Spain’s sixth coronavirus wave, driven by the highly transmissible omicron variant, has multiplied positive cases among both unvaccinated and vaccinated people, with almost 1.4 million infections reported since the beginning of January and thousands more going unreported. However, Covid-19 vaccines are proving highly effective in protecting against severe infection. While pinpointing the exact level of this protection is complex, partial data collected in Spain and extensive analysis in the United Kingdom show that vaccinated individuals are at a much lower risk of being hospitalized or dying from the virus.
The most detailed information in Spain has come out of Catalonia, where the data is broken down by vaccination status. Analyzing the deaths in this northeastern region between December 23 and January 12 per 100,000 inhabitants, the mortality rate among individuals aged 70 and 80 is five times higher for the unvaccinated. Something similar occurs in other age demographics. In the 70-79 population, 50 deaths per 100,000 people are reported among the unvaccinated, compared to 10 per 100,000 among the vaccinated, i.e. five times less. Meanwhile, in the 60-69 demographic, the disparity is repeated: the mortality rate among the unvaccinated is 15 per 100,000 people while, for the vaccinated, it is 5.5 per 100,000.

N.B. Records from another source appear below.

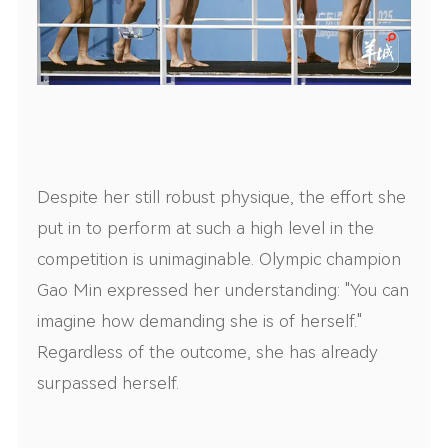
Despite her still robust physique, the effort she
put in to perform at such a high level in the
competition is unimaginable. Olympic champion
Gao Min expressed her understanding: "You can
imagine how demanding she is of herself."
Regardless of the outcome, she has already
surpassed herself.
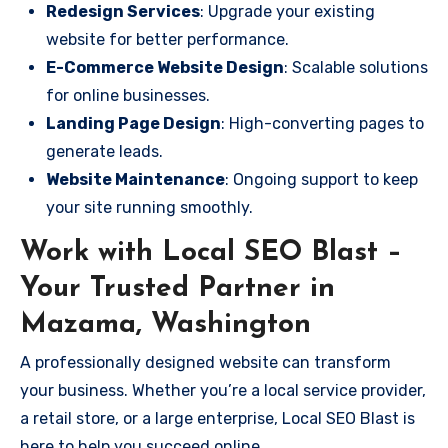
Redesign Services
: Upgrade your existing
website for better performance.
E-Commerce Website Design
: Scalable solutions
for online businesses.
Landing Page Design
: High-converting pages to
generate leads.
Website Maintenance
: Ongoing support to keep
your site running smoothly.
Work with Local SEO Blast –
Your Trusted Partner in
Mazama, Washington
A professionally designed website can transform
your business. Whether you’re a local service provider,
a retail store, or a large enterprise, Local SEO Blast is
here to help you succeed online.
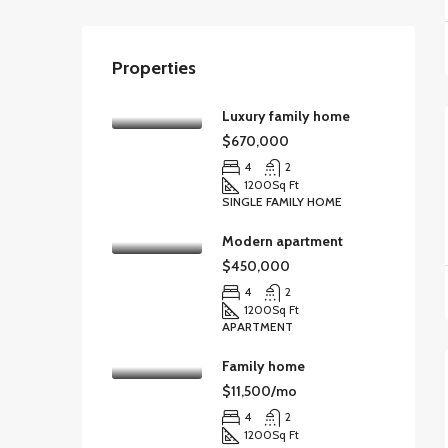
Properties
Luxury family home
$670,000
4
2
1200
Sq Ft
SINGLE FAMILY HOME
Modern apartment
$450,000
4
2
1200
Sq Ft
APARTMENT
Family home
$11,500/mo
4
2
1200
Sq Ft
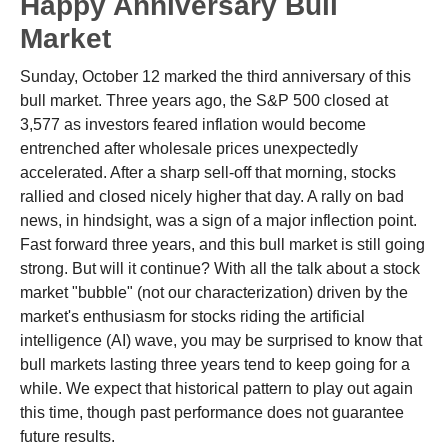
Happy Anniversary Bull
Market
Sunday, October 12 marked the third anniversary of this
bull market. Three years ago, the S&P 500 closed at
3,577 as investors feared inflation would become
entrenched after wholesale prices unexpectedly
accelerated. After a sharp sell-off that morning, stocks
rallied and closed nicely higher that day. A rally on bad
news, in hindsight, was a sign of a major inflection point.
Fast forward three years, and this bull market is still going
strong. But will it continue? With all the talk about a stock
market "bubble" (not our characterization) driven by the
market's enthusiasm for stocks riding the artificial
intelligence (AI) wave, you may be surprised to know that
bull markets lasting three years tend to keep going for a
while. We expect that historical pattern to play out again
this time, though past performance does not guarantee
future results.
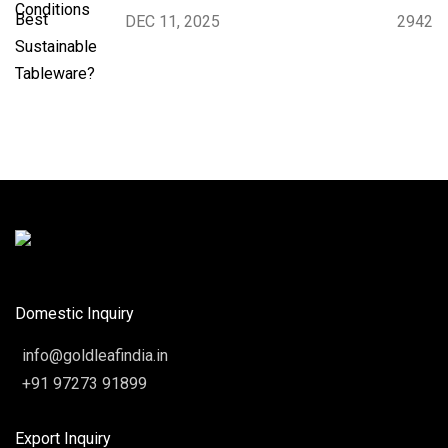
DEC 11, 2025
2942
Domestic Inquiry
info@goldleafindia.in
+91 97273 91899
Export Inquiry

The Catalan data also shows that vaccine protection helps prevent hospital and intensive care unit (ICU) admissions. For those vaccinated between 70 and 79, the probability of ending up in hospital is almost six times lower than for those who are not immunized. Meanwhile, the chance of being admitted to an ICU for Covid-19 is up to 10 times lower for the vaccinated than the unvaccinated.
The Spanish Health Ministry also publishes hospitalization data throughout Spain broken down by vaccination status, although in this case it is based on estimates: to calculate the number of unvaccinated in each age group, they subtract the number of vaccinated from the population in 2020. However, the target population will have grown since then, so it is possible that the ministry’s calculations overestimate the incidence among the unvaccinated. While the element of overestimation may explain why this figure is much higher than in Catalonia, the ministry’s figures yield similar conclusions: for people between 60 and 79, for example, hospital admission is 18 times higher among the unvaccinated.
In other countries, hospital data leads to the same conclusions. In Italy, where the sixth wave is following a similar pattern to Spain, the gap between vaccinated and unvaccinated is evident and maintained over time. The probability of hospital admission is 10 times higher for the unvaccinated in the 60-79 age group, a figure also echoed in Switzerland.
Booster shots strengthen protection
In the UK, the Health Security Agency (HSA) has analyzed more than half a million omicron infections in the last weeks of 2021. In order to draw accurate conclusions when comparing vaccinated and unvaccinated groups, many factors influencing the probability of infection and admission were taken into account, such as age, gender and region of residence as well as whether a person had previously tested positive, traveled to other countries or suffered from any health conditions. The aim is to monitor the effectiveness of vaccines by measuring the extent to which the risk of infection, hospitalization and death is reduced by vaccination.
The HSA results confirm that the vaccines continue to protect those who are fully vaccinated, particularly against severe disease, but they also note a loss of effectiveness over a period of weeks. Soon after receiving the second dose, the effectiveness of the vaccines with regard to preventing hospital admission is around 72%, but this drops to 52% after six months. In this sense, the good news is that a booster shot strengthens protection; for those over 65, for example, Covid-19 vaccines are 90% effective at preventing severe disease.
What is happening with infections in the omicron wave?
The new variant is very capable of infecting vaccinated individuals, as studies from the UK have shown: the effectiveness of two doses against symptomatic infections could drop to almost zero after six months, whereas with the delta variant it remained at 40%. Even after the booster shot, vaccine effectiveness against omicron is partial, with rates of between 40% and 60%, again with figures worse than those recorded against delta (90%).
These results are adjusted according to many variables. In fact, when the basic infection rates are compared for the vaccinated and unvaccinated without factoring in the variables, they are very similar or even worse for the vaccinated group than for those who have not received any shots. This could be the case if there are many more individuals among the unvaccinated who have natural immunity from a previous infection and may explain why some studies find what looks like negative vaccine effectiveness, as has been noted in reports from the UK and a preliminary study in Denmark.
Something similar is observed in the official data coming out of Iceland: the 14-day incidence rate is higher among the vaccinated population who have not received a booster shot than among the unvaccinated (5,600 cases per 100,000 inhabitants, compared to 4,000 in the unvaccinated group). However, the lowest incidence is among Icelanders with three doses.
This coincides with the data emerging from Catalonia: in November the incidence was lower for the vaccinated than for the unvaccinated in all age groups. But since the arrival of omicron, among the under-50 population – a demographic that has received few boosters – the infection rates seem to be higher among the vaccinated.